Wednesday, February 25, 2009

Analysis: analytical approach

The theme for our case study is the spatial condition of an urbanizing Bangladesh, a process defined by constantly recurring (natural) disasters. We use the term urbanizing rather than urban as the population of Bangladesh, despite its density (with a population of over 150 million Bangladesh is the most densely populated country in the world), largely live in rural conditions. In the case of Bangladesh, rural does not refer to traditional western notions of low density housing in a natural setting, but rather to an economy based on agriculture and a typology of dense city-sized villages. Bangladesh is a country with enough critical mass to evolve into a highly urbanized metropolis, but for various reasons it hasn’t. In our research we aim to explore the notion that the urbanizing condition of Bangladesh is related to the recurring disasters that the country faces as well as to the response to these disasters.

Our research methods will focus on bottom up-mapping of the spatial and socio-economical processes of daily life in this urbanizing Bangladesh. We will investigate relations between economic, social, geographical, political, historical and climatological aspects and try to find out why the urbanization of Bangladesh looks the way it does, what potentials it has and where it can go from here.

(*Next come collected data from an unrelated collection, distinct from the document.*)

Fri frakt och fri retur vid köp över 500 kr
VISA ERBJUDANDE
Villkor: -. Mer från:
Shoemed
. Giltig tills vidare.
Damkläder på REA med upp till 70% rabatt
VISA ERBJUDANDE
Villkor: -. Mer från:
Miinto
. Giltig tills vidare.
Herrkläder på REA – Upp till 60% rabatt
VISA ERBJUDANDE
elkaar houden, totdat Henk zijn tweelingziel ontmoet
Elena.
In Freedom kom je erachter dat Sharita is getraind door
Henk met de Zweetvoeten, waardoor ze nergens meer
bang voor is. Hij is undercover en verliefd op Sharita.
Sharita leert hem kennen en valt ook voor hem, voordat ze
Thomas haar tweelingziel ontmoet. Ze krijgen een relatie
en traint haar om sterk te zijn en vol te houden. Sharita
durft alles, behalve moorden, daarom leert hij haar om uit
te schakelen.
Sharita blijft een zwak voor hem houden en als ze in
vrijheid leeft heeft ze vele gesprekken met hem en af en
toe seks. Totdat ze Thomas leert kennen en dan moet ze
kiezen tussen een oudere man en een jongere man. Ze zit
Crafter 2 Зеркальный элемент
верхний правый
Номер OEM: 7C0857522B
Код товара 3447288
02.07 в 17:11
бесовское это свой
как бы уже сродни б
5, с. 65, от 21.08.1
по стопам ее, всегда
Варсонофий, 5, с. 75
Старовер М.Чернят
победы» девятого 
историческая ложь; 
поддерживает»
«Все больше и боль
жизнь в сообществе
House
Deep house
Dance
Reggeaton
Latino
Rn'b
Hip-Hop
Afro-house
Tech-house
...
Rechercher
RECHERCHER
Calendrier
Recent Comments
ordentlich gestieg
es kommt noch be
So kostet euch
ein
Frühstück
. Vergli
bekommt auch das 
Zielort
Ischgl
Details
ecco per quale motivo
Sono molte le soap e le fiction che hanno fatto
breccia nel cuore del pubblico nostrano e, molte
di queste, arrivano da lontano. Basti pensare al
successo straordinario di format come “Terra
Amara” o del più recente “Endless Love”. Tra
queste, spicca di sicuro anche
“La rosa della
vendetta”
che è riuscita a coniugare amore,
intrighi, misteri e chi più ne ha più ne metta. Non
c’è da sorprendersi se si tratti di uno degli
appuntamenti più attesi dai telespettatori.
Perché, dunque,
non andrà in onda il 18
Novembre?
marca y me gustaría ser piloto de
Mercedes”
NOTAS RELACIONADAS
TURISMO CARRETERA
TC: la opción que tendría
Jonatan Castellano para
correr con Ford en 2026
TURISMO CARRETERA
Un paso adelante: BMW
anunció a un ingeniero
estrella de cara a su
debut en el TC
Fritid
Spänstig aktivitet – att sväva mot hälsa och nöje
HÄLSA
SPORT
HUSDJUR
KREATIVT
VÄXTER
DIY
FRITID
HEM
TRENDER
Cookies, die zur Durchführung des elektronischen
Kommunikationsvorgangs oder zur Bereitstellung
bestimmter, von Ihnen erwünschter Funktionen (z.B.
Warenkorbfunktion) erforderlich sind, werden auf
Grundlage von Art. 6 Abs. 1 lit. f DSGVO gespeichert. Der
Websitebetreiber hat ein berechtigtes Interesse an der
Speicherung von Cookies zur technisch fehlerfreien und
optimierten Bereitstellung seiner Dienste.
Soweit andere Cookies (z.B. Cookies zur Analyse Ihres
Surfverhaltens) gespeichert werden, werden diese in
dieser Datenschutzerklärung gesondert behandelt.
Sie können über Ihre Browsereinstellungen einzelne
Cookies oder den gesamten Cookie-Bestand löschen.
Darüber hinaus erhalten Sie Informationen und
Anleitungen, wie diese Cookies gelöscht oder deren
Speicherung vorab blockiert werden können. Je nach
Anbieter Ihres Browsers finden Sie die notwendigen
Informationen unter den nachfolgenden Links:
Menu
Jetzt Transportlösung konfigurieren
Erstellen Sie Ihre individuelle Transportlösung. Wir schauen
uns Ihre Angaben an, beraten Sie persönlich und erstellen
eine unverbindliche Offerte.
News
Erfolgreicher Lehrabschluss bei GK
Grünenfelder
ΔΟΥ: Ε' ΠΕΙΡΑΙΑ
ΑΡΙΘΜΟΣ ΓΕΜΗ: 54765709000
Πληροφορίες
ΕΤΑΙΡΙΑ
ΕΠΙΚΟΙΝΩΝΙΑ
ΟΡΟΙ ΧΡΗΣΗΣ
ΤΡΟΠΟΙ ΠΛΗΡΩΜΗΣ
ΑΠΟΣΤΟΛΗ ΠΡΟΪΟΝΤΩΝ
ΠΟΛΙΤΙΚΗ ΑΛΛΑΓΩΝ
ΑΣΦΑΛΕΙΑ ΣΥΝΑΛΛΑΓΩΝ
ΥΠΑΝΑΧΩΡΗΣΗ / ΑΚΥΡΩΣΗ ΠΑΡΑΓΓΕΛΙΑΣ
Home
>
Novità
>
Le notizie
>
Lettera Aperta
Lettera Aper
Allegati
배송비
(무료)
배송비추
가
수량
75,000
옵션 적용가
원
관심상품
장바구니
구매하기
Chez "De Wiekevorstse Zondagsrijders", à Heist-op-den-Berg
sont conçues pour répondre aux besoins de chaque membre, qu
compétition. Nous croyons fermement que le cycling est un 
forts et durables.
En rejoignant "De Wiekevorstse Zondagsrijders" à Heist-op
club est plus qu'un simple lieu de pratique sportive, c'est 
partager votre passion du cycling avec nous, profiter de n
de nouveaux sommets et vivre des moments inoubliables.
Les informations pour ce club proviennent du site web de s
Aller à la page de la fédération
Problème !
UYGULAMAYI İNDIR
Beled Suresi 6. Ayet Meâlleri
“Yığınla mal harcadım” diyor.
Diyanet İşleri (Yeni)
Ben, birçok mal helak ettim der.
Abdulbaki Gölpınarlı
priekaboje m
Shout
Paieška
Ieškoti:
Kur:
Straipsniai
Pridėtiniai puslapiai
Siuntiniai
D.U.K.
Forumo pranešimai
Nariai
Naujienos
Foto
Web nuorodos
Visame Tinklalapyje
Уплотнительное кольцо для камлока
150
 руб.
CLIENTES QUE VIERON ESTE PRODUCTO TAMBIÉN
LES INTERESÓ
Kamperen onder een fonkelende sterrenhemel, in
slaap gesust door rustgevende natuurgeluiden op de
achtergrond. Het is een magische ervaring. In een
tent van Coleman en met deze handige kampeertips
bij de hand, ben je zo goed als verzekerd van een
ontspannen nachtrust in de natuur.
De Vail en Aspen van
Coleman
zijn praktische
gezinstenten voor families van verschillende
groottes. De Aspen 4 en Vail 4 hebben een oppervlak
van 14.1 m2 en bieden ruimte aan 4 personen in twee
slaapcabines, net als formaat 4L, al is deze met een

As specific cases studies we will focus on two regions and two disasters; Chittagong and which got hit by the Gorky cyclone in 1991, and the Barisal division which got hit by the Sidr cyclone in 2007.

Historically Bangladesh has always been a region prone to disasters. Cyclones, tornadoes, floods, landslides and earthquakes are regularly recurring events. With cyclone shelters, wind resistant huts and refined warning systems the country has in time learned to deal with the disasters and recurring disasters has become another factor of daily life. While natural disasters in the region have intensified in the last 50 years, the percentage of people losing their lives to these events has steadily declined. Bangladesh has adopted a flexible coping mechanism based on evacuation, cover and reconstruction. A good result by any standard, but what does the combination of effective defense system specialized in saving lives and increasingly hard-hitting cyclones leave in its wake?

example of 70's cyclone shelter

With a large percentage of the population living with minimal means off what the land offers, the material damage the recurring disasters deal on a household level is profound. While lives are saved livestock and harvests are not. Potentially the state of urbanizing in Bangladesh is directly linked to the inability to sustain livelihoods at a small scale. As people struggle to recover from the disasters, a downward spiral from poor and vulnerable to poorer and even more vulnerable ensues. While the coping mechanism of Bangladesh successfully saves lives, a massive amount of time, money and energy is spent trying to rebuild damaged economical systems.

In our research we would like to understand the factors that are holding Bangladesh from breaking through this stalemate and whether its urban potentials could manifest themselves, or if this is even desired.

The research into the Barisal region and the Sidr aftermath is directly linked to the idea of urbanizing Bangladesh as a coherent, densely populated rural region. Looking to the impact and aftermath of this disaster will give us clues about the hows and whys of the vulnerability of small scale livelihoods and socio-economic networks as well as the peculiarities of this typology. 

The Chittagong case on the other hand will, with its distance in time, give us insights into the long-term effects of Bangladesh disaster management as well as highlight an increasingly pressing issue provided our theory holds water; that of how to deal with disaster management in large cities threatened by recurring natural disasters. A situation in which established Bengali strategies based on adaptability, evacuation, and specially designed refugee shelters will be pushed beyond their limit.